Copy nothing but the lines below running from the line containing "salivary gland was" through the line containing "cytoplasmic/membranous staining is", both end lines included.

(Records for processing)

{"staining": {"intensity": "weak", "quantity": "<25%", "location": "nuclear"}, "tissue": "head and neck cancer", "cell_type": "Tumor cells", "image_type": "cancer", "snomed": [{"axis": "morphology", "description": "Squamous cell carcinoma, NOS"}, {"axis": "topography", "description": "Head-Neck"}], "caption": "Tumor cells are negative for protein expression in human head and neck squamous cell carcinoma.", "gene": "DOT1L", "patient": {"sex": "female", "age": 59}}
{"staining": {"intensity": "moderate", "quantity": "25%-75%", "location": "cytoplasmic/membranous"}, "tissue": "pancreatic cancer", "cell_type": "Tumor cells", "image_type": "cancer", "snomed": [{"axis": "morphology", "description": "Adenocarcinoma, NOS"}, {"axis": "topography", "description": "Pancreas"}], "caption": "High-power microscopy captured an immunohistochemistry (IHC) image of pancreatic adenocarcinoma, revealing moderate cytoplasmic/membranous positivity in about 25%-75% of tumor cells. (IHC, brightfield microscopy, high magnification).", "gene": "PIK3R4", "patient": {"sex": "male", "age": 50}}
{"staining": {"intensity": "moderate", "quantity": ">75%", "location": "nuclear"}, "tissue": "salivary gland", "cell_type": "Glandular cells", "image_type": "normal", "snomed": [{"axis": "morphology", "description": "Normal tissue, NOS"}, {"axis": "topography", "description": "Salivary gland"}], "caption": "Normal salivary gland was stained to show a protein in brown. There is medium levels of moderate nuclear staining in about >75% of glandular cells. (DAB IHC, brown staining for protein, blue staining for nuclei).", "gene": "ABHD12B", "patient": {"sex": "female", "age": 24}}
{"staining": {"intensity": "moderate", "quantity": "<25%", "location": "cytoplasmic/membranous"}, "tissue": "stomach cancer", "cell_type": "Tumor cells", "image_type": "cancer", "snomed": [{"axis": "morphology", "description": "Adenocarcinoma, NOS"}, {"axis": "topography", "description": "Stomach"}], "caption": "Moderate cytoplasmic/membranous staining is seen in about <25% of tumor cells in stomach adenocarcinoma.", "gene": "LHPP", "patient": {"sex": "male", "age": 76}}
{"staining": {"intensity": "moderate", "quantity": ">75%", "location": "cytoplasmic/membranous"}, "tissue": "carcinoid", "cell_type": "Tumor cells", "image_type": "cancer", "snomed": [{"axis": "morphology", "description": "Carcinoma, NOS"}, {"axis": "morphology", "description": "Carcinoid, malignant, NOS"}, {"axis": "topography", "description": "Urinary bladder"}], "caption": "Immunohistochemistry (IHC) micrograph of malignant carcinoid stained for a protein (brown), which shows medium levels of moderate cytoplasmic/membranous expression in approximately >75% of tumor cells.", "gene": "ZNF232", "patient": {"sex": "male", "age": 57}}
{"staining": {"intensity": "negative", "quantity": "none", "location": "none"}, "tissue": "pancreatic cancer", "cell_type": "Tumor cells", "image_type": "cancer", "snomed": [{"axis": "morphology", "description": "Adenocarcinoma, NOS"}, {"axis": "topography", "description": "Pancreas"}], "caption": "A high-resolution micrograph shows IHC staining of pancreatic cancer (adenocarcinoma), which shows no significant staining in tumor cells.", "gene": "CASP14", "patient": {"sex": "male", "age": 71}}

(End Records for processing)

**Solution**:
{"staining": {"intensity": "moderate", "quantity": ">75%", "location": "nuclear"}, "tissue": "salivary gland", "cell_type": "Glandular cells", "image_type": "normal", "snomed": [{"axis": "morphology", "description": "Normal tissue, NOS"}, {"axis": "topography", "description": "Salivary gland"}], "caption": "Normal salivary gland was stained to show a protein in brown. There is medium levels of moderate nuclear staining in about >75% of glandular cells. (DAB IHC, brown staining for protein, blue staining for nuclei).", "gene": "ABHD12B", "patient": {"sex": "female", "age": 24}}
{"staining": {"intensity": "moderate", "quantity": "<25%", "location": "cytoplasmic/membranous"}, "tissue": "stomach cancer", "cell_type": "Tumor cells", "image_type": "cancer", "snomed": [{"axis": "morphology", "description": "Adenocarcinoma, NOS"}, {"axis": "topography", "description": "Stomach"}], "caption": "Moderate cytoplasmic/membranous staining is seen in about <25% of tumor cells in stomach adenocarcinoma.", "gene": "LHPP", "patient": {"sex": "male", "age": 76}}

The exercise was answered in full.